La cita prohibida (Carlos Candel)

La cita prohibida (Carlos Candel)

Categoría: La caja negra

Quedaron en un lugar oscuro, alejado de toda circulación. Un parque, entre unos arbustos, sobre la alfombra otoñal de fragmento olvidado y mal cuidado de césped, no era una opción válida. Llevaban siglos cerrados al tránsito, como urnas de Museo, escondiendo en su interior valiosos objetos inalcanzables y preciosos. La ciudad se había convertido en un coto privado para los policías de balcón, siempre alerta, buscando culpables, borrando cualquier vestigio de insubordinación. Los locales oscuros se habían transformado en trasteros, almacenes de dramas pasados y arañas. Se les había condenado al olvido. El interior de las casas era objeto de espionaje constante. Las cámaras de los móviles, televisores, ordenadores, alarmas, con sus radares antivirus, eran capaces de detectar el riesgo y la irresponsabilidad debajo de cualquier felpudo.

No quedaba otra que saltarse el toque de queda, desconfinar el miedo y salir a la calle. Aún a riesgo de ser capturados. Un joven o una joven, solos en mitad de la ciudad, eran, sin duda, sospechosos de algo. La juventud siempre lo era. Pero la razón que les movía era más fuerte que todo el miedo del mundo.

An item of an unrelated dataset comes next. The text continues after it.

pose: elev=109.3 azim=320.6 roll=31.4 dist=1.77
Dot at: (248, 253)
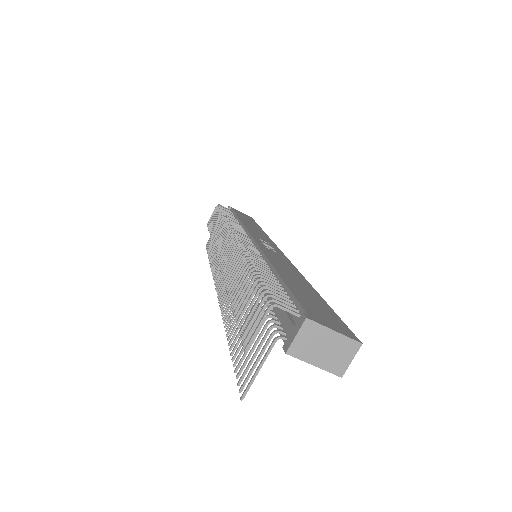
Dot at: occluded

Alcanzó la calle más céntrica. Las farolas, cabizbajas, eran focos en plena noche. Se guardó de ellas. Igual que un caco a media noche, esos de los viejos cómics de la infancia, se deslizó furtivo a través de la oscuridad, cambiando antifaz por mascarilla. Algunas sirenas rompieron el mullido silencio de la noche, pero aún quedaban lejos de su lugar de encuentro. ¿Dónde esconderse cuando la ciudad es balcón y cámara? ¿Dónde cavar la trinchera para amarse con valor en mitad de la noche pandémica del mundo? Hasta ahora lo habían conseguido a distancia. La “generación online”, como se les llamaba, habían aprendido a vivir a través de la red. Estudiar a través de la red, trabajar a través de la red, colaborar a través de la red, jugar a través de la red, comunicarse a través de la red, follar a través de la red… ¡Maldita red que había conseguido enredarlo todo en sus redes!

El punto de encuentro no era más que un árbol. Uno viejo y abandonado en mitad de la ciudad que recordó mientras ella le preguntaba por un lugar apartado para verse a cara a cara por primera vez. El árbol de morera del que tantas veces arrancó hojas para sus gusanos, su pequeña granja de vida, ahora iba a servirle para cometer uno de los actos más subversivos que podían llevarse a cabo desde que el cronista Pedro Marín hubiera puesto en circulación sus estudios sobre la relación del contacto físico con la incidencia de transmisión del virus, posteriormente avalado también por el doctor Carlos Lapeña.

Ella ya había llegado. Estaba apoyada en el tronco, como una venus recién retratada. Y le esperaba a él. Al verlo llegar contuvo el deseo, pero no pudo evitar contraer cada uno de los músculos de su cuerpo. Iban a verse en persona por primera vez, algo que ya nadie hacía. Él se acercó y dejó que le inundara la sombra del árbol bajo la sombra de la noche bajo la sombra del momento de la historia más oscura. Triplemente ocultos. Ambos se aproximaron y se miraron fijamente. Temblaban. Los ojos parecían más grandes, quizás más comunicativos, capaces de entenderse entre ellos. Por eso supieron lo que no habían acordado, pero que ambos habían tenido en las cabezas desde que decidieron romper la cuarentena. Se retiraron las mascarillas y cometieron el delito más penado: un beso.